Разумеется, мы последовали за ними на кухню — то была старая голландская кухня, уютная и поместительная. Белая графинюшка скакала вокруг столь же белого своего родителя, хлопала в ладоши и кричала:
— Ой, папа, вы совсем как белый медведь!
Медведь отряхнулся, и белый эльф метнулся прочь от ледяного душа. Но тотчас она с хохотом снова к нему подбежала, чтобы помочь разоблачиться. Граф уже высвободился из своего пальто и грозился обрушить его на дочь.
— Ой, папа, — крикнула она, уклоняясь и отбегая в сторону, как проворная серна.
В движеньях ее была мягкость, бархатная грация кошечки; смех ее звенел нежней серебряного и хрустального звона; когда она поднялась на цыпочки и потянулась к губам отца за поцелуем, она вся засветилась радостью и любовью. Строгий, почтенный сеньор глядел на нее так, как смотрят лишь на существо самое дорогое на свете.
— Миссис Бреттон, — вздохнул он. — Научите, что мне делать с этой егозой?

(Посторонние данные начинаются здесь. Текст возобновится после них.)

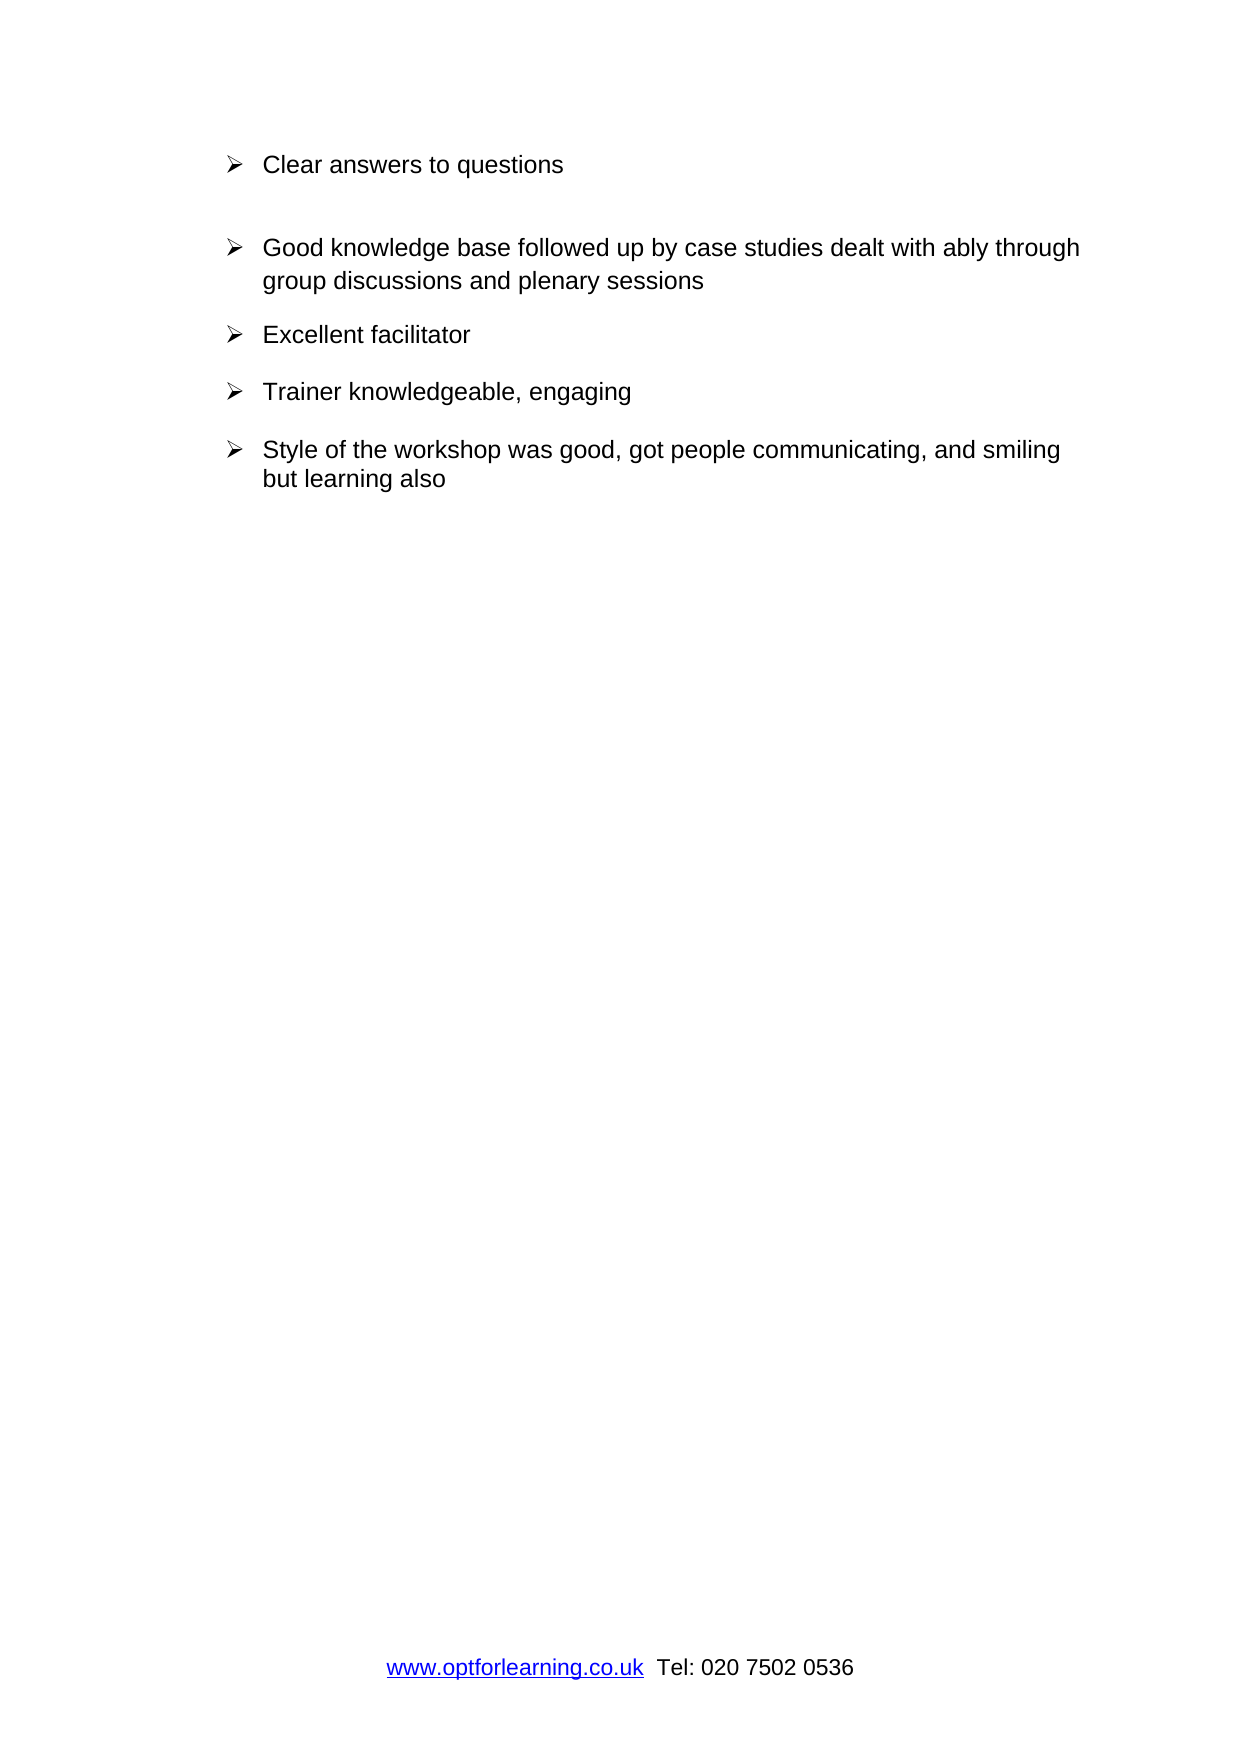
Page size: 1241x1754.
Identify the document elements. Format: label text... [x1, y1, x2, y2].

list Style of the workshop was good, got people communicating, and smiling but learning also [225, 435, 1090, 492]
list Good knowledge base followed up by case studies dealt with ably through group discussions and plenary sessions [225, 233, 1090, 294]
list Clear answers to questions [225, 150, 1090, 179]
list Excellent facilitator [225, 320, 1090, 348]
list Trainer knowledgeable, engaging [225, 377, 1090, 406]
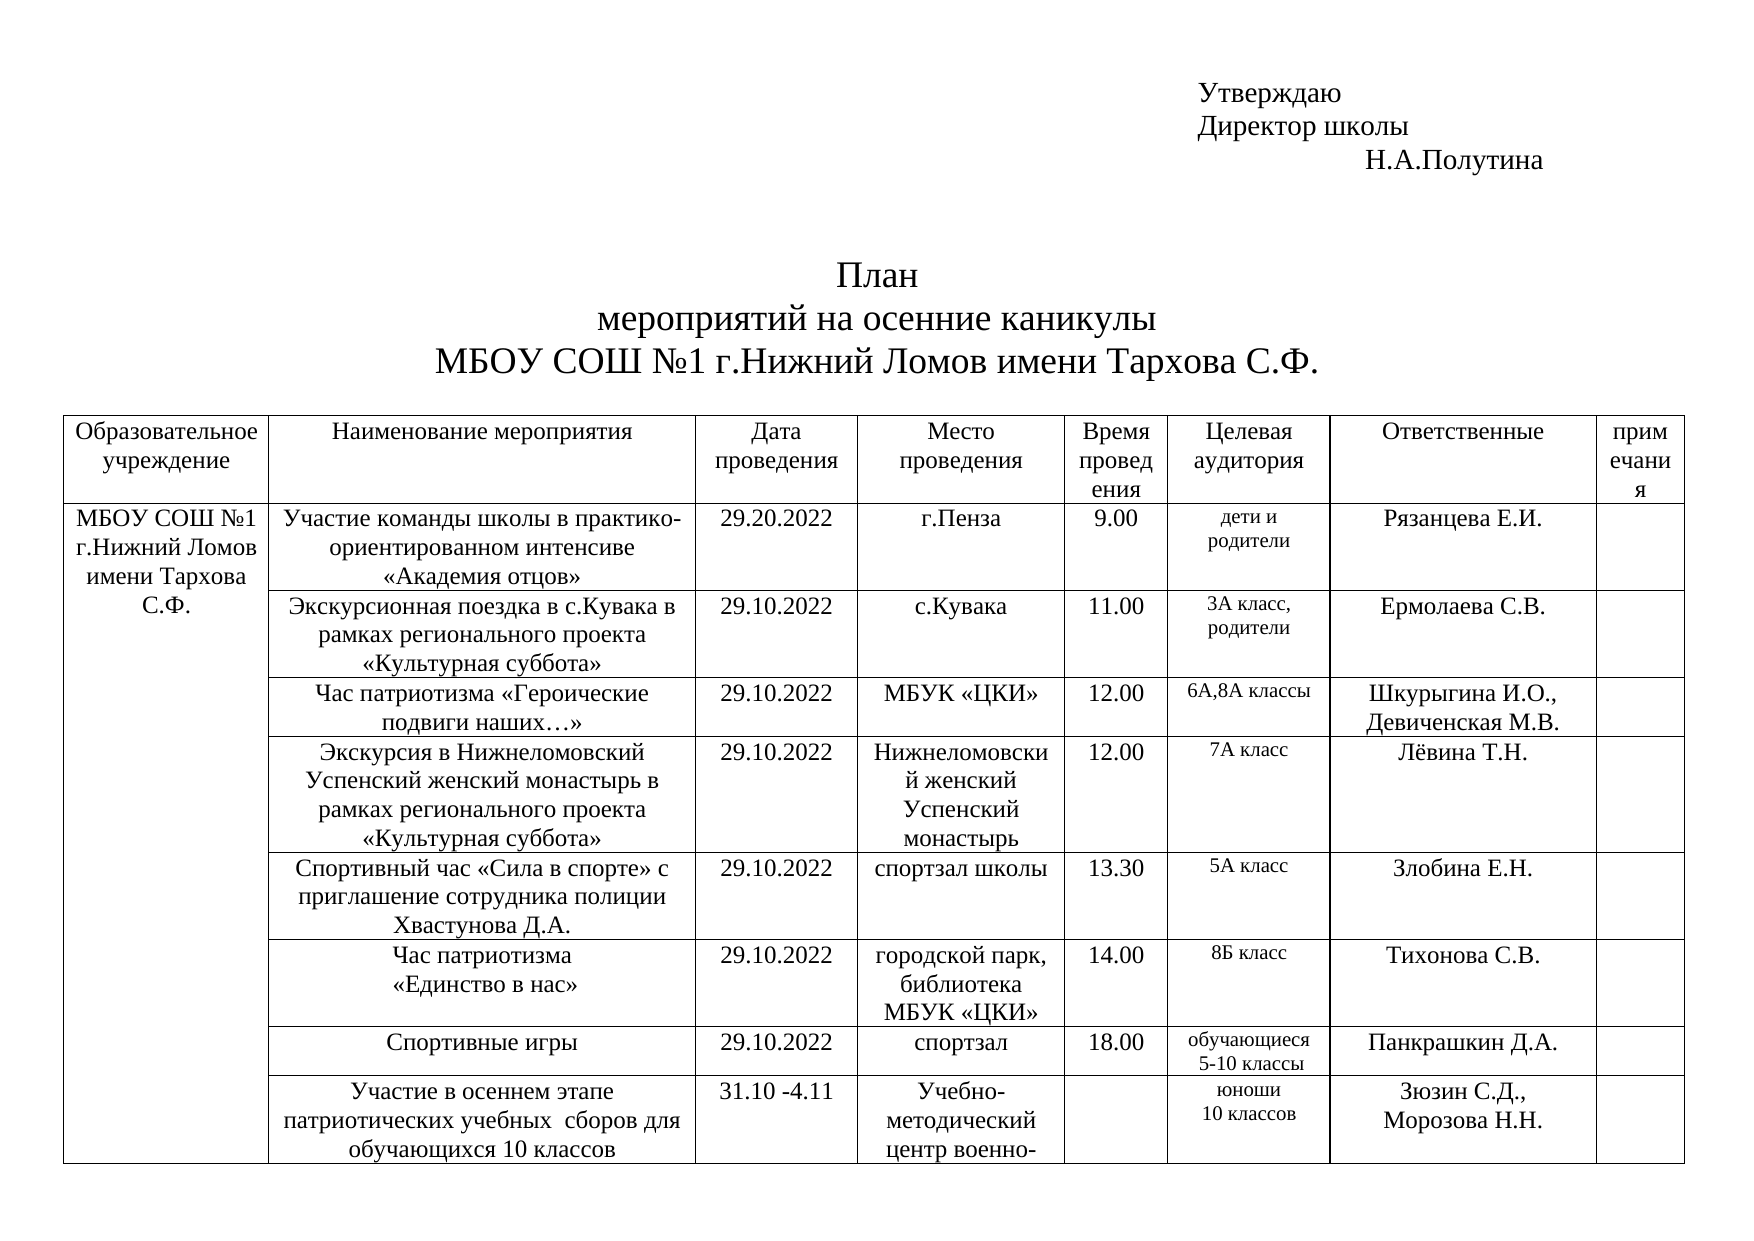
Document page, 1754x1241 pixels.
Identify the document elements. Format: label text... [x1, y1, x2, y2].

Пора бы уж, кажется, и за ум взяться. Не правда ли, она сейчас такое же дитя, как десять лет назад?
— Она не более дитя, чем мой взрослый ребенок, — ответила миссис Бреттон, раздосадованная тем, что сын противился ее совету сменить одежду. Он стоял, опершись на кухонный стол, смеялся и отстранял ее рукой.
— Полно, мама, — сказал он. — Чтоб согреться изнутри и снаружи, выпьем-ка мы лучше в честь рождества и помянем прямо тут у очага нашу добрую Старую Англию.
И покуда граф стоял у огня, а Полина Мэри танцевала, наслаждаясь простором кухни, миссис Бреттон принялась наставлять Марту, как сдобрить и разогреть питье, и затем его передали по кругу в серебряном сосуде, в котором я опознала крестильную чащу Грэма.
— За счастье прежних дней! — сказал граф, поднимая сверкающую чашу. И глянув на миссис Бреттон, он с чувством произнес:
За дружбу старую до дна,
За счастье прежних дней
С тобой мы выпьем, старина,
За счастье прежних дней.
Побольше кружки приготовь
И доверху налей.
Мы пьем за старую любовь
И дружбу прежних дней.[295]
— Шотландец! Папа у меня шотландец. Отчасти. Хоум и де Бассомпьер! Мы галлы и каледонцы.
— И верно, ты, краса шотландских гор, сейчас танцуешь шотландский рил? — спросил ее отец. — Я не удивлюсь, миссис Бреттон, ежели у вас посреди кухни вдруг вырастет зеленый лучок. Уж она наколдует! Престранное созданье!
— Скажите, чтоб Люси тоже со мной танцевала. Папа, это Люси Сноу.
Мистер Хоум (сделавшись гордым графом де Бассомпьером, он остался простым мистером Хоумом) протянул мне руку с любезным завереньем, что он меня не забыл, а если б ему даже изменила собственная память, дочь его так часто твердит мое имя и так много обо мне рассказывает, что я стала для него близкой знакомой.
Все уже приложились к чаше, исключая Полину, ибо никому не приходило в голову прерывать ее танцы ради такого прозаического напитка, однако ж она не преминула потребовать свое.
— Дайте попробовать, — обратилась она к Грэму, который отставил чашу подальше на полку.
Миссис Бреттон и доктор Хоум были увлечены беседой. От доктора Джона не укрылось ни одно ее па. Он следил за танцем, и танец ему нравился. Не говоря уж о мягкости и грации движений, отрадных для его жадного до красоты взгляда, его пленяло, что она так свободно чувствует себя у его матери, и самому ему оттого делалось легко и весело; он увидел в ней прежнего ребенка, почти прежнюю подругу детских игр. Мне интересно было, как он с ней заговорит; я пока еще не слышала их разговора; и первые же слова его доказали, что нынешняя ее ребяческая простота воскресила былые времена у него в памяти.